§ **ACTIVITY**:
List each line of the data in which the string "root" appears.

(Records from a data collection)
——————

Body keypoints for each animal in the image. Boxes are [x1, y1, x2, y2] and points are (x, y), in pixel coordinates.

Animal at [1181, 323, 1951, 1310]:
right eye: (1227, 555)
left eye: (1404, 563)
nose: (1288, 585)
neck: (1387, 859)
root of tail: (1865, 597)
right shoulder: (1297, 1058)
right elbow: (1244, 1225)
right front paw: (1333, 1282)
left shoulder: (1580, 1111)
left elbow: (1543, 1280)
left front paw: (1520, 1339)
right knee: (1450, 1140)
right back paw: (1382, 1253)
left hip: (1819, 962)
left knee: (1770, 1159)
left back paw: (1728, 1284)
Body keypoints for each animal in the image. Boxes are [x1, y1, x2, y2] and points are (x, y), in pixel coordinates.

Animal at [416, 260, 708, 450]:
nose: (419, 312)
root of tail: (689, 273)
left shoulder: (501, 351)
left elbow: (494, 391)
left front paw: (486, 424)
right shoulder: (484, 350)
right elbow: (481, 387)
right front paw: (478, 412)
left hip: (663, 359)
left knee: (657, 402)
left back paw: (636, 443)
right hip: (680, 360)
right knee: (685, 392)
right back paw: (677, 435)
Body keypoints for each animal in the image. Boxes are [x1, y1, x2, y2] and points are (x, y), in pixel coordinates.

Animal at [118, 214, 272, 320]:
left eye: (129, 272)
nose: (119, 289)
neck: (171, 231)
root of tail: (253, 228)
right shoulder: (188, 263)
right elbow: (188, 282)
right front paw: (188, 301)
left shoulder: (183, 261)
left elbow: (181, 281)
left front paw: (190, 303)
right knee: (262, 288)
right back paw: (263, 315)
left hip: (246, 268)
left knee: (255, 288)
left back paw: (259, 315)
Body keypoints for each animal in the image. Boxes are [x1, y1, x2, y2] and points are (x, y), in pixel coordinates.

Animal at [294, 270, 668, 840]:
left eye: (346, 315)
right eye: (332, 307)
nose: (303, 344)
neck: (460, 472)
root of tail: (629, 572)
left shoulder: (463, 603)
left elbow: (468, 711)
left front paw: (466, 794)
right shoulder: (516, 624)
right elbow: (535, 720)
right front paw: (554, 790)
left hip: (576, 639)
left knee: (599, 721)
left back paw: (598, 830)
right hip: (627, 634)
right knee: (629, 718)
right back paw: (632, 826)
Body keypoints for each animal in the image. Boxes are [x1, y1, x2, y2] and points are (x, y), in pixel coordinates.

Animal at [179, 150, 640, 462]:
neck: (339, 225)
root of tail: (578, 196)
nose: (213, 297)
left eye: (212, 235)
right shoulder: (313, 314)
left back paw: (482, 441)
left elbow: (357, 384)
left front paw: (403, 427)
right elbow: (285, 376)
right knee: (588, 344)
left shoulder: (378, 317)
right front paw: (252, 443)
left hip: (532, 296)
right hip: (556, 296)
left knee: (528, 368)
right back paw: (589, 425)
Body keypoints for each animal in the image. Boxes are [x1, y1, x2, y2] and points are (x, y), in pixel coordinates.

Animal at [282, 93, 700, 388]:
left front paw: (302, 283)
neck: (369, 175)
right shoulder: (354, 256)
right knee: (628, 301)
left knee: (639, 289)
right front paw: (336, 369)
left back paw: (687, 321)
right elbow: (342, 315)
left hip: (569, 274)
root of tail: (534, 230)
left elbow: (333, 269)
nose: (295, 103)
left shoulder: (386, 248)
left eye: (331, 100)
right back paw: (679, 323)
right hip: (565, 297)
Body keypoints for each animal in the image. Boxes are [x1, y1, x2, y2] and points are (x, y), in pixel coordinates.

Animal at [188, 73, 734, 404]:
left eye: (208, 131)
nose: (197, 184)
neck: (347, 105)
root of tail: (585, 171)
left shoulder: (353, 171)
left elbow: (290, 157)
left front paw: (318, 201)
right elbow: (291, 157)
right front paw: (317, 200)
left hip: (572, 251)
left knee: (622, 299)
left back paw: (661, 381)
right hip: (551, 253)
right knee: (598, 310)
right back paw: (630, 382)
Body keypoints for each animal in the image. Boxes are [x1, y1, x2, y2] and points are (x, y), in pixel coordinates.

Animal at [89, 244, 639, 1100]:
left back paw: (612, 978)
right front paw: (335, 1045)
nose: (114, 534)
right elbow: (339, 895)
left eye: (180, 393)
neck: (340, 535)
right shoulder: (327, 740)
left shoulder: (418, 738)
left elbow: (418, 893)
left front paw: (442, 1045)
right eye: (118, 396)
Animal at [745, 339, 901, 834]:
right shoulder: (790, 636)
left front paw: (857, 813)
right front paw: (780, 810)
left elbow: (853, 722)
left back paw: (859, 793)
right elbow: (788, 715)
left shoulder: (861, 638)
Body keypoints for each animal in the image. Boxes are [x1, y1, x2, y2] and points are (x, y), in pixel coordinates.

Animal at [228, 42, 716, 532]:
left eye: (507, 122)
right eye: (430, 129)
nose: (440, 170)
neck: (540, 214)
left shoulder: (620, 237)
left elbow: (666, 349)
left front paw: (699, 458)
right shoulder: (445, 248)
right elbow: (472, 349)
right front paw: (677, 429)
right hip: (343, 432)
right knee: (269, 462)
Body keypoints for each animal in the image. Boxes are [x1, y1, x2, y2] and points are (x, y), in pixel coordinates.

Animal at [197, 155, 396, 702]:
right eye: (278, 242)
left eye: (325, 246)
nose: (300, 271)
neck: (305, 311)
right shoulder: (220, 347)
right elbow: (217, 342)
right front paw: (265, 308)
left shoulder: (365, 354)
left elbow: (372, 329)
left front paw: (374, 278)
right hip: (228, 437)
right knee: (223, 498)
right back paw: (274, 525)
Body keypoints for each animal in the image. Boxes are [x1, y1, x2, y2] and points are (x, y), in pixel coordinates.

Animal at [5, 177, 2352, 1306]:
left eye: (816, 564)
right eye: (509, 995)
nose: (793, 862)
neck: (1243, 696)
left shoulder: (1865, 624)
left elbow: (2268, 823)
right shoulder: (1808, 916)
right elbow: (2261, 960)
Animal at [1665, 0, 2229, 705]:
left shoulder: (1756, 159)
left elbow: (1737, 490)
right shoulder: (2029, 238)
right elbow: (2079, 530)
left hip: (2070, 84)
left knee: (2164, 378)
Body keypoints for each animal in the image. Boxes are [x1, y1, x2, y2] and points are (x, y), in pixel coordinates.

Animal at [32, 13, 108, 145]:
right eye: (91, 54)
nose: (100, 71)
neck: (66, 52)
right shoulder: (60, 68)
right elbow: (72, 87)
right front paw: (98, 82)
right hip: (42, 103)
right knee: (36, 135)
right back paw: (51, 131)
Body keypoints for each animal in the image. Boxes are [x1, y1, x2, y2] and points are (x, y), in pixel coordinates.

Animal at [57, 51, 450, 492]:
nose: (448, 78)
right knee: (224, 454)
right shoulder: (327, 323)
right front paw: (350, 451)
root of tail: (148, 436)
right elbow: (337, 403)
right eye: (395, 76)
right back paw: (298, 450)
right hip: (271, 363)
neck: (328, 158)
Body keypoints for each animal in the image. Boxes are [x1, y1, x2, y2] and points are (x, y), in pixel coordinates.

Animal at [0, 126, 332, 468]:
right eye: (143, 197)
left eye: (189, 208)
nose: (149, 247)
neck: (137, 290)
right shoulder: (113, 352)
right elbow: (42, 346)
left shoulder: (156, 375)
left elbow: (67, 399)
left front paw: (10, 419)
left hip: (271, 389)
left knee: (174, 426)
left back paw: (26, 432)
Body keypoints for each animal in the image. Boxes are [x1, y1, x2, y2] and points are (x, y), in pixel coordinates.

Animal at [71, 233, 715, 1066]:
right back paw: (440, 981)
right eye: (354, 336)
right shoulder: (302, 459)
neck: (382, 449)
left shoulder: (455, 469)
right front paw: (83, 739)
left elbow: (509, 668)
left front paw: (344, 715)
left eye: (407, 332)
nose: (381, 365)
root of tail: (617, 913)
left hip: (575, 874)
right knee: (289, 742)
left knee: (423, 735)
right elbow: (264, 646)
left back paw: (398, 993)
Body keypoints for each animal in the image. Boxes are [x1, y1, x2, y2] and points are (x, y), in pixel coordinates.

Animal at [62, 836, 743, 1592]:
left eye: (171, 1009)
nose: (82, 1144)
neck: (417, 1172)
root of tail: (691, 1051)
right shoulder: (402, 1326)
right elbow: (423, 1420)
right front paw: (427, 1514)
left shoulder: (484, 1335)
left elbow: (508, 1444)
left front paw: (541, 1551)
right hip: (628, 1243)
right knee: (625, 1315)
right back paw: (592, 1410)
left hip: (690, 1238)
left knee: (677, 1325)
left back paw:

——————

§ **ANSWER TO THIS PROBLEM**:
root of tail: (1865, 597)
root of tail: (689, 273)
root of tail: (253, 228)
root of tail: (629, 572)
root of tail: (578, 196)
root of tail: (534, 230)
root of tail: (585, 171)
root of tail: (148, 436)
root of tail: (617, 913)
root of tail: (691, 1051)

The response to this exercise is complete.